→ Your assignment: Please transcribe the entries that follow exactly as they stand, skipping each picture.

→ Data for the task:
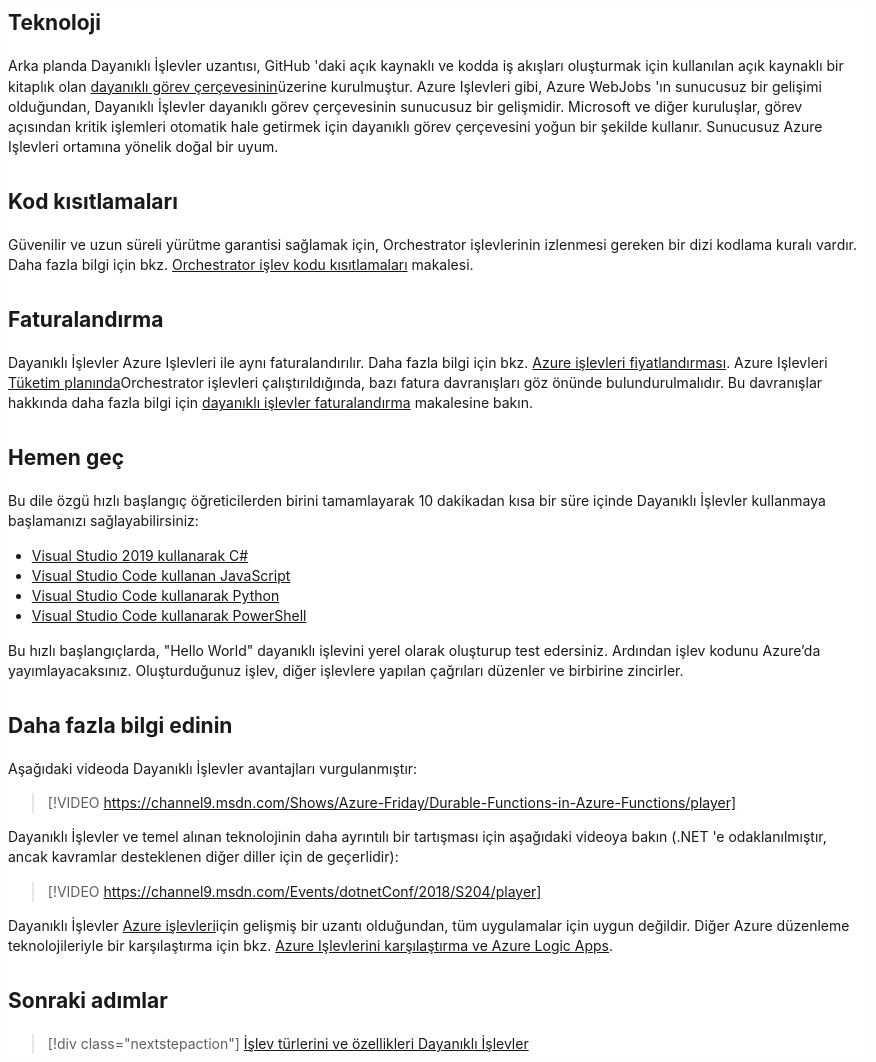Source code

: ## <a name="the-technology"></a>Teknoloji

Arka planda Dayanıklı İşlevler uzantısı, GitHub 'daki açık kaynaklı ve kodda iş akışları oluşturmak için kullanılan açık kaynaklı bir kitaplık olan [dayanıklı görev çerçevesinin](https://github.com/Azure/durabletask)üzerine kurulmuştur. Azure Işlevleri gibi, Azure WebJobs 'ın sunucusuz bir gelişimi olduğundan, Dayanıklı İşlevler dayanıklı görev çerçevesinin sunucusuz bir gelişmidir. Microsoft ve diğer kuruluşlar, görev açısından kritik işlemleri otomatik hale getirmek için dayanıklı görev çerçevesini yoğun bir şekilde kullanır. Sunucusuz Azure Işlevleri ortamına yönelik doğal bir uyum.

## <a name="code-constraints"></a>Kod kısıtlamaları

Güvenilir ve uzun süreli yürütme garantisi sağlamak için, Orchestrator işlevlerinin izlenmesi gereken bir dizi kodlama kuralı vardır. Daha fazla bilgi için bkz. [Orchestrator işlev kodu kısıtlamaları](durable-functions-code-constraints.md) makalesi.

## <a name="billing"></a>Faturalandırma

Dayanıklı İşlevler Azure Işlevleri ile aynı faturalandırılır. Daha fazla bilgi için bkz. [Azure işlevleri fiyatlandırması](https://azure.microsoft.com/pricing/details/functions/). Azure Işlevleri [Tüketim planında](../functions-scale.md#consumption-plan)Orchestrator işlevleri çalıştırıldığında, bazı fatura davranışları göz önünde bulundurulmalıdır. Bu davranışlar hakkında daha fazla bilgi için [dayanıklı işlevler faturalandırma](durable-functions-billing.md) makalesine bakın.

## <a name="jump-right-in"></a>Hemen geç

Bu dile özgü hızlı başlangıç öğreticilerden birini tamamlayarak 10 dakikadan kısa bir süre içinde Dayanıklı İşlevler kullanmaya başlamanızı sağlayabilirsiniz:

* [Visual Studio 2019 kullanarak C#](durable-functions-create-first-csharp.md)
* [Visual Studio Code kullanan JavaScript](quickstart-js-vscode.md)
* [Visual Studio Code kullanarak Python](quickstart-python-vscode.md)
* [Visual Studio Code kullanarak PowerShell](quickstart-powershell-vscode.md)

Bu hızlı başlangıçlarda, "Hello World" dayanıklı işlevini yerel olarak oluşturup test edersiniz. Ardından işlev kodunu Azure’da yayımlayacaksınız. Oluşturduğunuz işlev, diğer işlevlere yapılan çağrıları düzenler ve birbirine zincirler.

## <a name="learn-more"></a>Daha fazla bilgi edinin

Aşağıdaki videoda Dayanıklı İşlevler avantajları vurgulanmıştır:

> [!VIDEO https://channel9.msdn.com/Shows/Azure-Friday/Durable-Functions-in-Azure-Functions/player] 

Dayanıklı İşlevler ve temel alınan teknolojinin daha ayrıntılı bir tartışması için aşağıdaki videoya bakın (.NET 'e odaklanılmıştır, ancak kavramlar desteklenen diğer diller için de geçerlidir):

> [!VIDEO https://channel9.msdn.com/Events/dotnetConf/2018/S204/player]

Dayanıklı İşlevler [Azure işlevleri](../functions-overview.md)için gelişmiş bir uzantı olduğundan, tüm uygulamalar için uygun değildir. Diğer Azure düzenleme teknolojileriyle bir karşılaştırma için bkz. [Azure Işlevlerini karşılaştırma ve Azure Logic Apps](../functions-compare-logic-apps-ms-flow-webjobs.md#compare-azure-functions-and-azure-logic-apps).

## <a name="next-steps"></a>Sonraki adımlar

> [!div class="nextstepaction"]
> [İşlev türlerini ve özellikleri Dayanıklı İşlevler](durable-functions-types-features-overview.md)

→ Result:
Source code

: ## <a name="the-technology"></a>Teknoloji

Arka planda Dayanıklı İşlevler uzantısı, GitHub 'daki açık kaynaklı ve kodda iş akışları oluşturmak için kullanılan açık kaynaklı bir kitaplık olan [dayanıklı görev çerçevesinin](https://github.com/Azure/durabletask)üzerine kurulmuştur. Azure Işlevleri gibi, Azure WebJobs 'ın sunucusuz bir gelişimi olduğundan, Dayanıklı İşlevler dayanıklı görev çerçevesinin sunucusuz bir gelişmidir. Microsoft ve diğer kuruluşlar, görev açısından kritik işlemleri otomatik hale getirmek için dayanıklı görev çerçevesini yoğun bir şekilde kullanır. Sunucusuz Azure Işlevleri ortamına yönelik doğal bir uyum.

## <a name="code-constraints"></a>Kod kısıtlamaları

Güvenilir ve uzun süreli yürütme garantisi sağlamak için, Orchestrator işlevlerinin izlenmesi gereken bir dizi kodlama kuralı vardır. Daha fazla bilgi için bkz. [Orchestrator işlev kodu kısıtlamaları](durable-functions-code-constraints.md) makalesi.

## <a name="billing"></a>Faturalandırma

Dayanıklı İşlevler Azure Işlevleri ile aynı faturalandırılır. Daha fazla bilgi için bkz. [Azure işlevleri fiyatlandırması](https://azure.microsoft.com/pricing/details/functions/). Azure Işlevleri [Tüketim planında](../functions-scale.md#consumption-plan)Orchestrator işlevleri çalıştırıldığında, bazı fatura davranışları göz önünde bulundurulmalıdır. Bu davranışlar hakkında daha fazla bilgi için [dayanıklı işlevler faturalandırma](durable-functions-billing.md) makalesine bakın.

## <a name="jump-right-in"></a>Hemen geç

Bu dile özgü hızlı başlangıç öğreticilerden birini tamamlayarak 10 dakikadan kısa bir süre içinde Dayanıklı İşlevler kullanmaya başlamanızı sağlayabilirsiniz:

* [Visual Studio 2019 kullanarak C#](durable-functions-create-first-csharp.md)
* [Visual Studio Code kullanan JavaScript](quickstart-js-vscode.md)
* [Visual Studio Code kullanarak Python](quickstart-python-vscode.md)
* [Visual Studio Code kullanarak PowerShell](quickstart-powershell-vscode.md)

Bu hızlı başlangıçlarda, "Hello World" dayanıklı işlevini yerel olarak oluşturup test edersiniz. Ardından işlev kodunu Azure’da yayımlayacaksınız. Oluşturduğunuz işlev, diğer işlevlere yapılan çağrıları düzenler ve birbirine zincirler.

## <a name="learn-more"></a>Daha fazla bilgi edinin

Aşağıdaki videoda Dayanıklı İşlevler avantajları vurgulanmıştır:

> [!VIDEO https://channel9.msdn.com/Shows/Azure-Friday/Durable-Functions-in-Azure-Functions/player] 

Dayanıklı İşlevler ve temel alınan teknolojinin daha ayrıntılı bir tartışması için aşağıdaki videoya bakın (.NET 'e odaklanılmıştır, ancak kavramlar desteklenen diğer diller için de geçerlidir):

> [!VIDEO https://channel9.msdn.com/Events/dotnetConf/2018/S204/player]

Dayanıklı İşlevler [Azure işlevleri](../functions-overview.md)için gelişmiş bir uzantı olduğundan, tüm uygulamalar için uygun değildir. Diğer Azure düzenleme teknolojileriyle bir karşılaştırma için bkz. [Azure Işlevlerini karşılaştırma ve Azure Logic Apps](../functions-compare-logic-apps-ms-flow-webjobs.md#compare-azure-functions-and-azure-logic-apps).

## <a name="next-steps"></a>Sonraki adımlar

> [!div class="nextstepaction"]
> [İşlev türlerini ve özellikleri Dayanıklı İşlevler](durable-functions-types-features-overview.md)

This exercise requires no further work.